Methods: Patients were identified from prospectively maintained databases. Patients who underwent a first liver resection for presumed colorectal liver metastases were divided into 2 groups: CRLM POS (colorectal liver metastases present on histology or appearance of complete pathologic response to preoperative chemotherapy) and CRLM NEG (all others). Univariable analysis and multivariable binary logistic regression were used to identify risk factors for CRLM NEG . Risk scores were developed for CRLM NEG both with and without the use of preoperative carcinoembryonic antigen and were validated on an external cohort.

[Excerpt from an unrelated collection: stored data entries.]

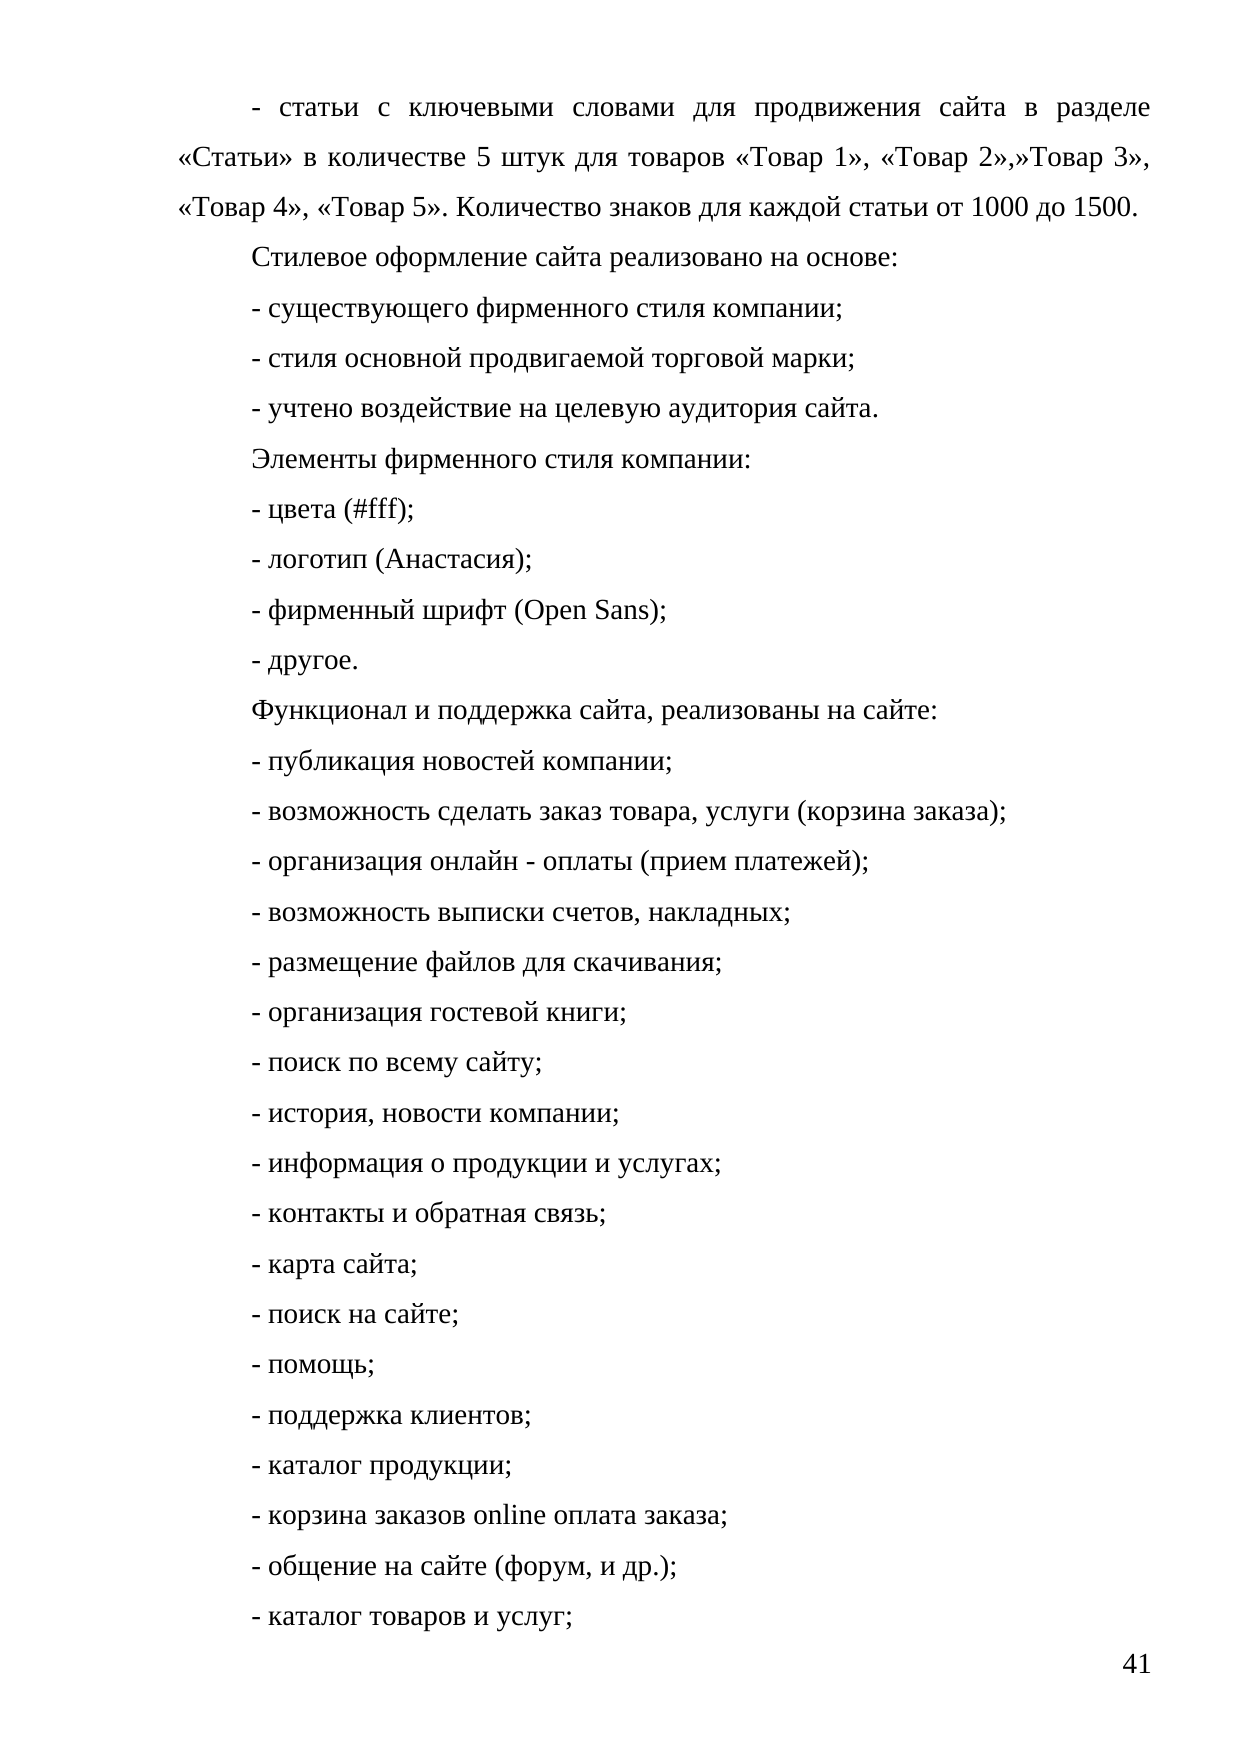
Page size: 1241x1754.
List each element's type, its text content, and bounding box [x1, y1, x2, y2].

text - другое. [177, 642, 1152, 676]
text - поиск по всему сайту; [177, 1044, 1152, 1078]
text - карта сайта; [177, 1246, 1152, 1279]
text - публикация новостей компании; [177, 743, 1152, 776]
text - стиля основной продвигаемой торговой марки; [177, 340, 1152, 374]
text - цвета (#fff); [177, 491, 1152, 525]
text - организация гостевой книги; [177, 994, 1152, 1028]
text - информация о продукции и услугах; [177, 1145, 1152, 1179]
text - каталог товаров и услуг; [177, 1598, 1152, 1632]
text - возможность выписки счетов, накладных; [177, 894, 1152, 927]
text Элементы фирменного стиля компании: [177, 441, 1152, 474]
text Стилевое оформление сайта реализовано на основе: [177, 239, 1152, 273]
text - корзина заказов online оплата заказа; [177, 1497, 1152, 1531]
text - история, новости компании; [177, 1095, 1152, 1128]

Results: 3.1% of patients in both test and validation cohorts were CRLM NEG (39/1,252 and 59/1,900, respectively). CRLM NEG patients had fewer (P = .006) and smaller lesions (P < .001) with lower serum levels of carcinoembryonic antigen (P < .001), T (P = .031) and N (P < .001) and a lower Dukes' stage of the primary (P < .001). The risk score performed well (area under the receiver operating characteristic curve 0.869; standard error = 0.030; P < .001) with reasonable performance on validation (area under receiver operating characteristic curve 0.743; standard error = 0.058; P < .001]).
Conclusion: A false-positive diagnosis of colorectal liver metastases affected the same proportion of patients in 2 unrelated cohorts. This study identified risk factors for false-positive diagnosis with development of a novel risk score supported by external validation.